#### [Assignment]
Render the text read from the rows below as a numbered list, one line per item, skipping blank lines and leaving out the pictures.

(Task data Opens)

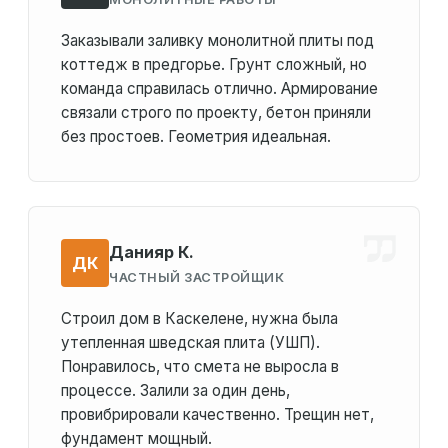
Заказывали заливку монолитной плиты под
коттедж в предгорье. Грунт сложный, но
команда справилась отлично. Армирование
связали строго по проекту, бетон приняли
без простоев. Геометрия идеальная.
Данияр К.
ДК
ЧАСТНЫЙ ЗАСТРОЙЩИК
Строил дом в Каскелене, нужна была
утепленная шведская плита (УШП).
Понравилось, что смета не выросла в
процессе. Залили за один день,
провибрировали качественно. Трещин нет,
фундамент мощный.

(Task data Closes)

#### [Exercise answer]
1. Заказывали заливку монолитной плиты под
2. коттедж в предгорье. Грунт сложный, но
3. команда справилась отлично. Армирование
4. связали строго по проекту, бетон приняли
5. без простоев. Геометрия идеальная.
6. Данияр К.
7. ДК
8. ЧАСТНЫЙ ЗАСТРОЙЩИК
9. Строил дом в Каскелене, нужна была
10. утепленная шведская плита (УШП).
11. Понравилось, что смета не выросла в
12. процессе. Залили за один день,
13. провибрировали качественно. Трещин нет,
14. фундамент мощный.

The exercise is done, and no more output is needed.